October 23, 2015 Wage Theft & Unpaid Wages

In a case that’s nearly too crazy to believe, a boss who pulled a gun on a worker got a pass in court, while the worker was dinged for not filing a form

If you think your work conditions are tough, you should be thankful that you weren’t Darnell Greathouse on October 14, 2011.

That’s the day Greathouse decided to confront his boss once and for all. Greathouse was used to the late paychecks and confusing payroll deductions. But no paychecks at all? Well, that was too much to ask.

Melvin Wilcox, Greathouse’s boss and part owner of JHS Security, had repeatedly told Greathouse that his paychecks were coming. But by October 2011, months had passed without any compensation.

Greathouse confronted Wilcox. He explained that he needed to be paid for his work as a security guard. Wilcox replied, “I’ll pay you when I feel like it.” Then, without warning, Wilcox drew a gun and pointed it at Greathouse.

Greathouse left and did not return. Now, nearly three years later, he is still battling his former employer in hopes of achieving justice.

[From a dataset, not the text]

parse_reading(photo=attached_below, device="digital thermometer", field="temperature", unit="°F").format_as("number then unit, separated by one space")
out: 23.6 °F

Yes, this case is dramatic. Thankfully, most compensation disputes don’t result in situations like this one. But the fact is that many American workers quietly stew about being underpaid, too afraid to speak up out of fear of losing their jobs.

Let’s take a look at how retaliation claims can play out in wage and hour disputes and what the law says about employee rights.

Your Right to Fair Compensation

With few exceptions, most American workers are covered under the Fair Labor Standards Act (FLSA). This governs the standards for minimum wage and overtime pay.

Under the FLSA, it’s unlawful to retaliate against a worker who has filed a complaint related to the statute.

So in the scenario above, yes, it would initially appear that Greathouse should’ve been protected against retaliation for his complaint. In Greathouse’s case, the retaliation took the form of effectively being forced to quit (or “constructively discharged,” in legal terms) after his boss aimed a gun at him.

Of course, most of the time, retaliation is not quite as extreme. For example, a worker might be

  • demoted
  • forced to take an undesirable shift
  • denied a promotion
  • subjected to behavior designed to force him or her to resign
  • terminated, sometimes for a supposedly unrelated reason

No Paper Trail

The first time Greathouse went to court, he was hung out to dry on a technicality. The company’s counsel alleged that Greathouse’s complaint didn’t qualify for retaliation protection under the FLSA.

Reason: He’d only made an oral complaint. The company’s legal team argued that in order for Greathouse to be awarded damages for retaliation under the FLSA, he would’ve needed to submit a formal, written complaint to a government agency.

The judge agreed. Score one for the company.

But Greathouse’s legal team came back swinging. On appeal, they cited a U.S. Supreme Court case in which the court decided that an oral complaint could suffice as protected activity under the FLSA under certain circumstances.

In its opinion, the Supreme Court stated that an oral complaint is adequate when it is “sufficiently clear and detailed for a reasonable employer to understand it, in light of both content and context, as an assertion of rights protected by the statute and a call for their protection.”

Using this framework, the appeals court ruled that Greathouse was not obligated to make a formal, written complaint to a government agency in order to invoke FLSA protection from retaliation.

Greathouse now has one legal hurdle left. The case was sent back to a lower court to determine if his complaint meets the criteria spelled out by the U.S. Supreme Court.

(The case discussed here is Greathouse v. JHS Security, Inc.)

What It Means to Employees

While federal law provides certain kinds of protections to employees, things can get complicated quickly, as Greathouse’s case demonstrates. That’s why it’s a good idea to speak to an attorney who has experience in FLSA issues if you believe that you haven’t been treated in accordance with the law.